- [Brano di partenza]:
C’è un motivo che dovrebbe indurre tutti gli analisti a dubitare di un successo politico del Partito Democratico nel breve o medio periodo.

Almeno 20 milioni di italiani vive in aree notevolmente urbanizzate della Lombardia, del Veneto e dell’Emilia, del Lazio, della Campania e della Sicilia.
Cittadini che producono la maggior parte del PIL nazionale e del gettito fiscale, che hanno bisogno di innovazione tecnologica, semplificazione, leggi chiare e giustizia rapida, servizi locali flessibili, una P.A. ‘leggera’.

Non nascono in questi territori metropolitani e non ne rappresentano gli umori e le istanze Enrico Letta, Renzi, Bindi, Finocchiaro, Bersani, Prodi, D’Alema, Marini, Franceschini, Vendola, Boldrini, Landini, Ferrero, Damiano, Fornero (che era al governo ‘in quota riformista’, ricordiamolo), Fioroni, Marino eccetera eccetera.
Arrivano dalle ‘città metropolitane’ Civati, Veltroni, Mario Monti, Epifani, Camusso, Barca, Zingaretti e pochi altri.

Sarà anche per questo che i nostri governi non riescono a ‘volare alto’ e la nostra Sinistra resta sempre ancorata a ‘modelli patriarcali e paternalistici’. Un’Italia che vive nella perpetuazione del mito dello slow food e del paesaggio italiano, anzichè della modernità, della produzione industriale, della rivoluzione digitale eccetera eccetera?

Il Partito Democratico è un partito fortemente conservatore oppure no?

- [Problema 1]:
Come riassumeresti il brano in due frasi?
- [Problema 2]:
Secondo il brano, quanti italiani come minimo vivono in aree notevolmente urbanizzate?
- [Problema 3]:
Restituisci senza modifiche il passo del brano che va da "Arrivano dalle ‘città" fino a "digitale eccetera eccetera?" compreso.

- [I dati]:
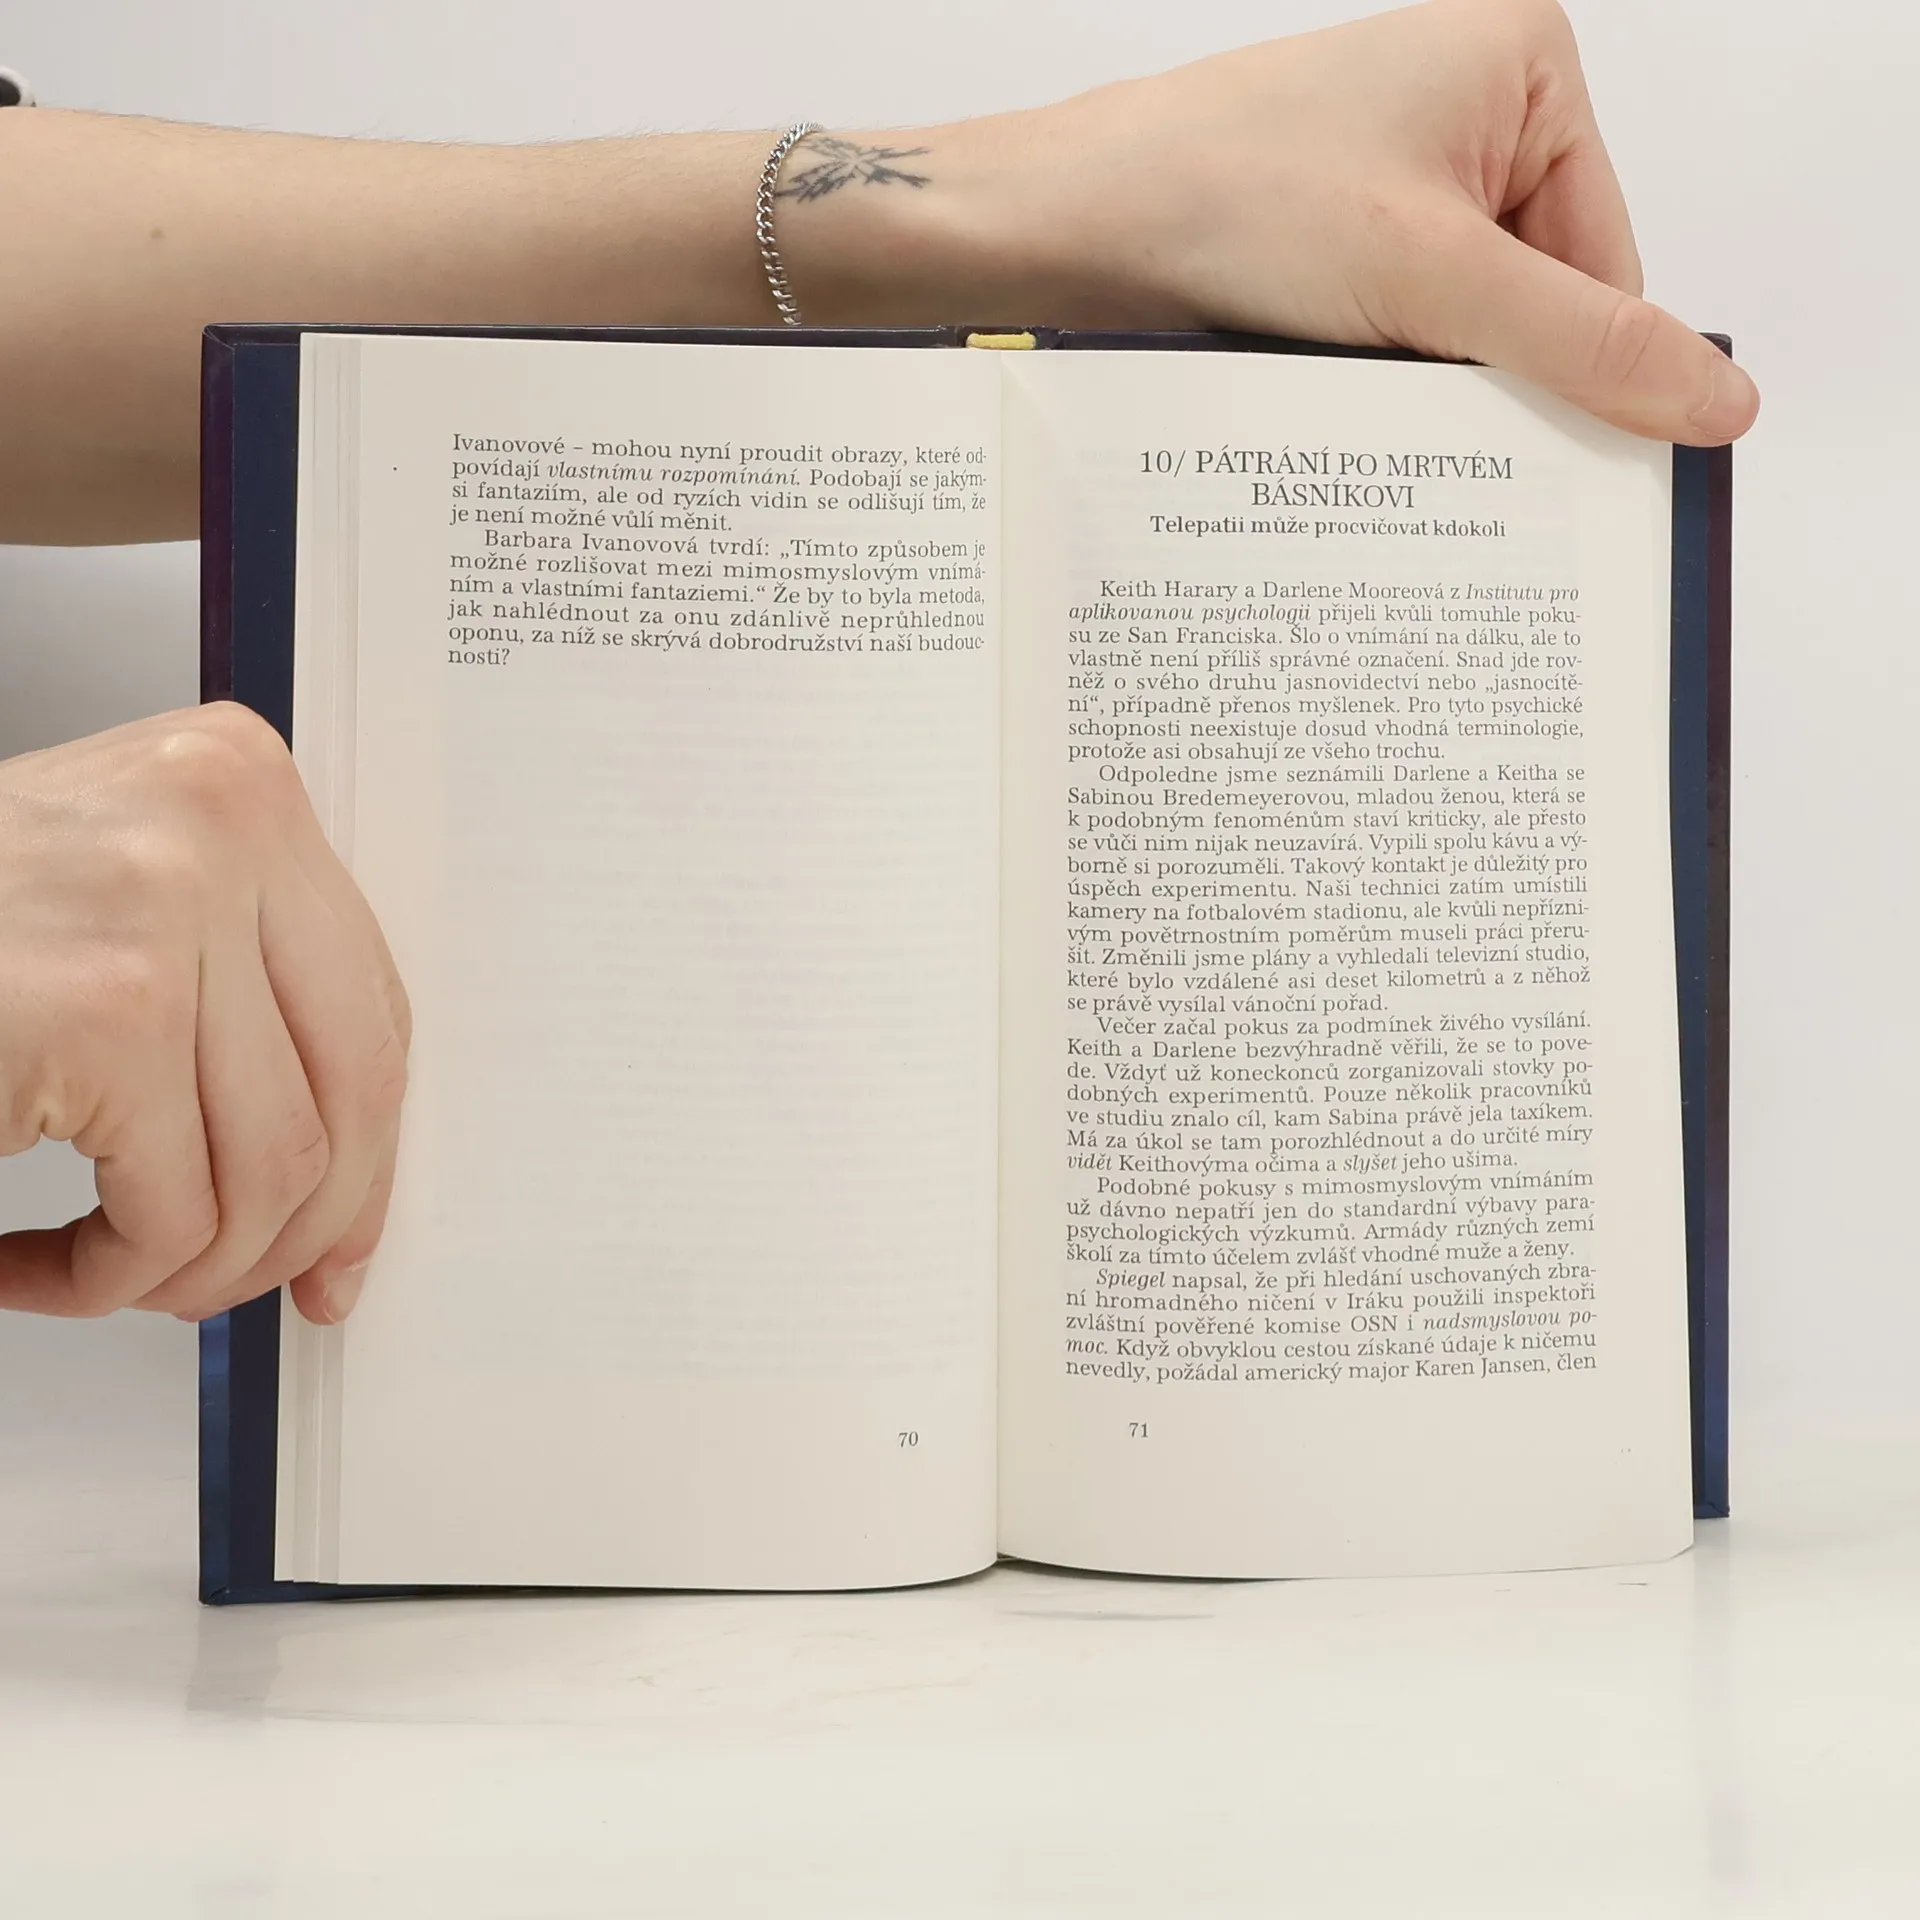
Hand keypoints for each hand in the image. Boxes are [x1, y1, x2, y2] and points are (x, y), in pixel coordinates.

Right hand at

- [Soluzione 1]:
Il brano sostiene che c'è motivo di dubitare di un successo politico del Partito Democratico nel breve o medio periodo, perché almeno 20 milioni di italiani vivono in aree notevolmente urbanizzate e producono la maggior parte del PIL e del gettito fiscale, mentre molti esponenti della sinistra non nascono in questi territori metropolitani e pochi arrivano dalle "città metropolitane". Secondo il brano, sarà anche per questo che i governi non riescono a "volare alto" e la Sinistra resta ancorata a "modelli patriarcali e paternalistici".

- [Soluzione 2]:
Almeno 20 milioni.

- [Soluzione 3]:
Arrivano dalle ‘città metropolitane’ Civati, Veltroni, Mario Monti, Epifani, Camusso, Barca, Zingaretti e pochi altri.

Sarà anche per questo che i nostri governi non riescono a ‘volare alto’ e la nostra Sinistra resta sempre ancorata a ‘modelli patriarcali e paternalistici’. Un’Italia che vive nella perpetuazione del mito dello slow food e del paesaggio italiano, anzichè della modernità, della produzione industriale, della rivoluzione digitale eccetera eccetera?